▶ [The data]
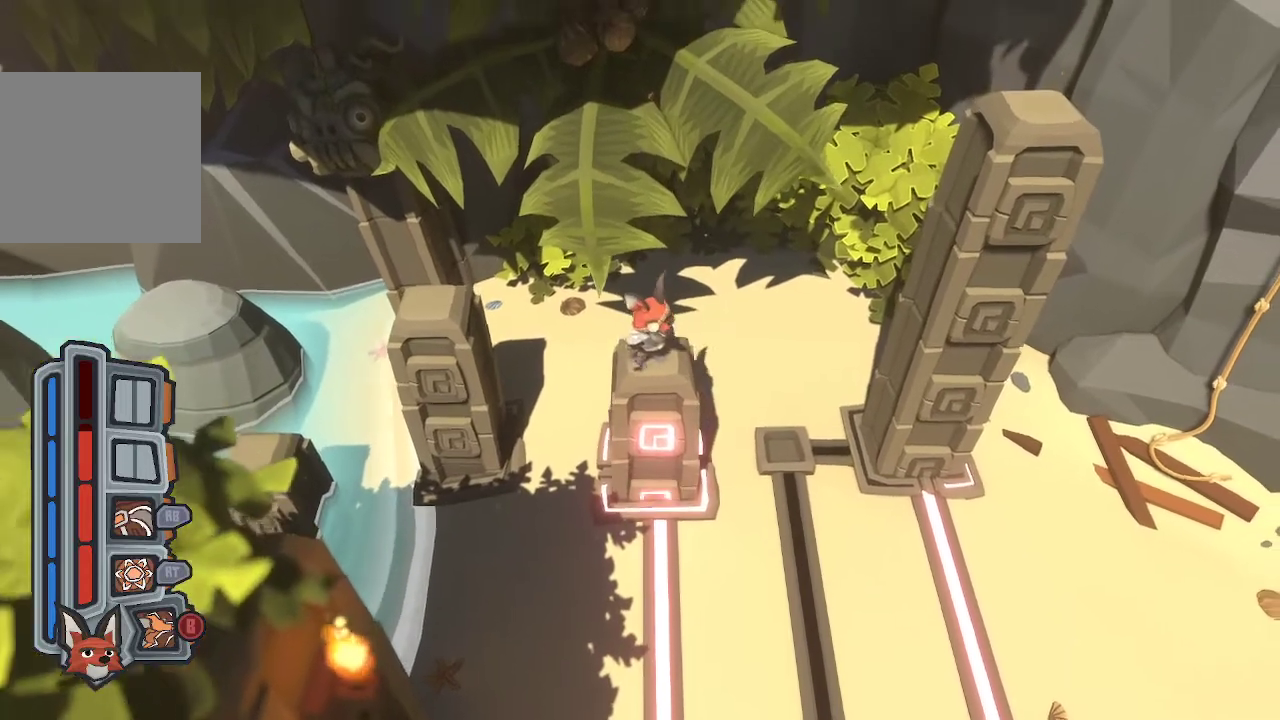
{"dt_ms": 500, "buttons": [], "left_stick": "center", "right_stick": "center", "events": []}
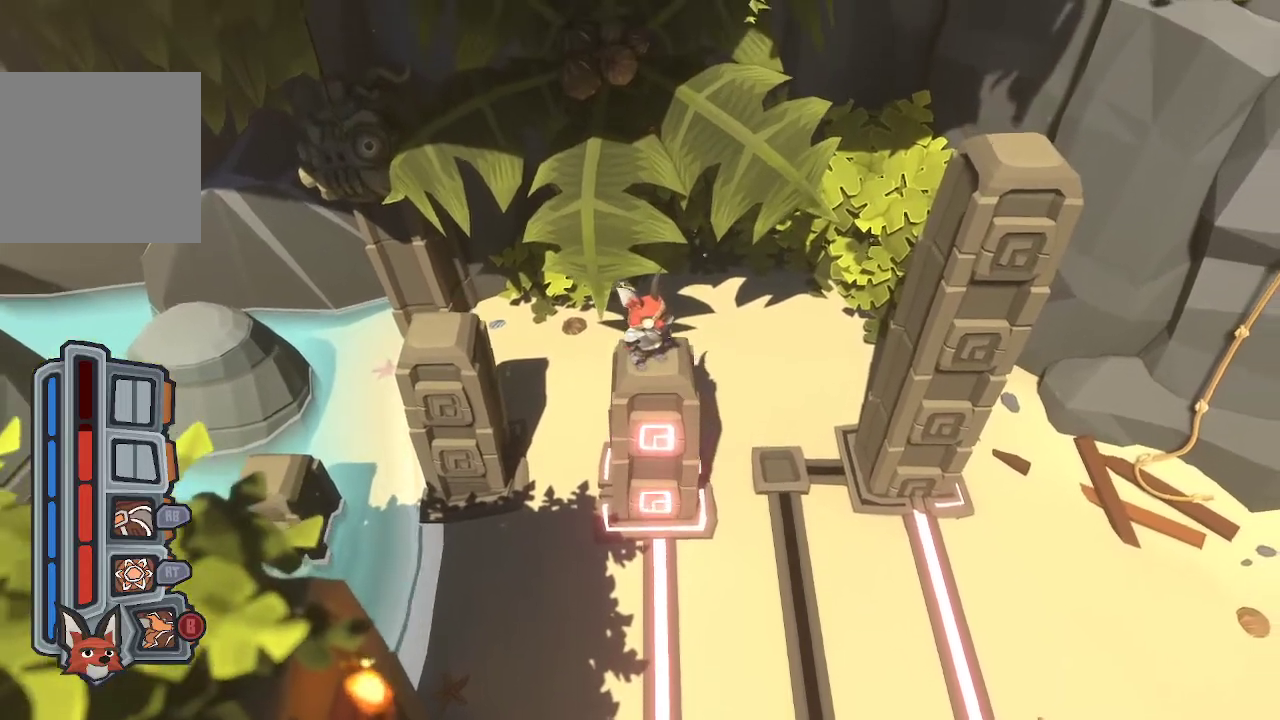
{"dt_ms": 500, "buttons": [], "left_stick": "center", "right_stick": "center", "events": []}
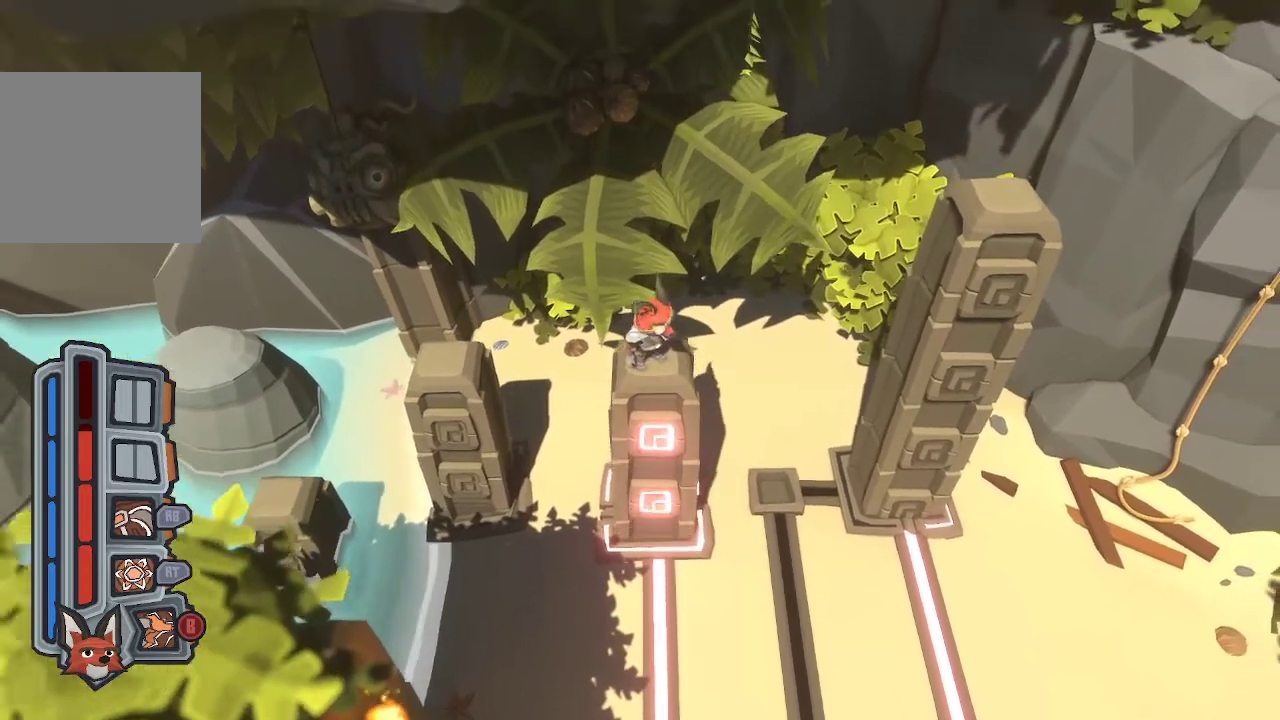
{"dt_ms": 500, "buttons": [], "left_stick": "center", "right_stick": "center", "events": []}
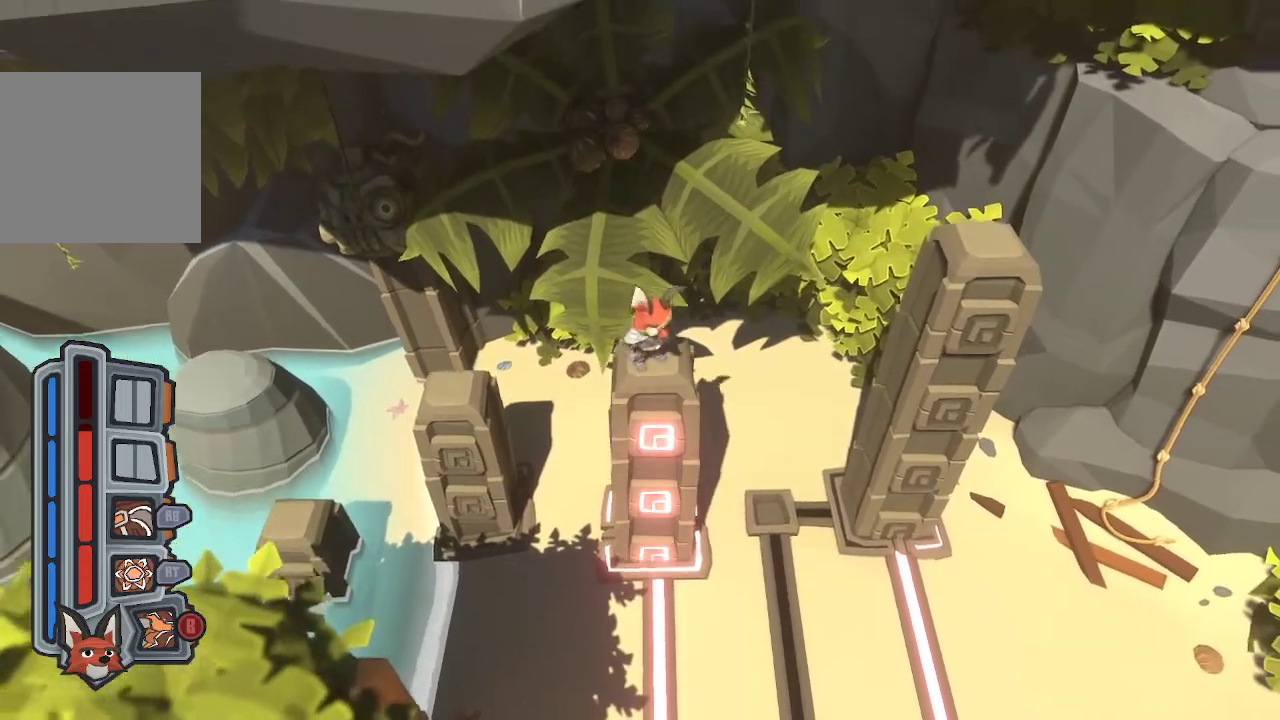
{"dt_ms": 500, "buttons": [], "left_stick": "right", "right_stick": "center", "events": [[400, "left_stick", "right"]]}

▶ [Assignment]
Repeat each line of the material exactly, and drop any image it carries.

▶ [Solution for this task]
{"dt_ms": 500, "buttons": [], "left_stick": "center", "right_stick": "center", "events": []}
{"dt_ms": 500, "buttons": [], "left_stick": "center", "right_stick": "center", "events": []}
{"dt_ms": 500, "buttons": [], "left_stick": "center", "right_stick": "center", "events": []}
{"dt_ms": 500, "buttons": [], "left_stick": "right", "right_stick": "center", "events": [[400, "left_stick", "right"]]}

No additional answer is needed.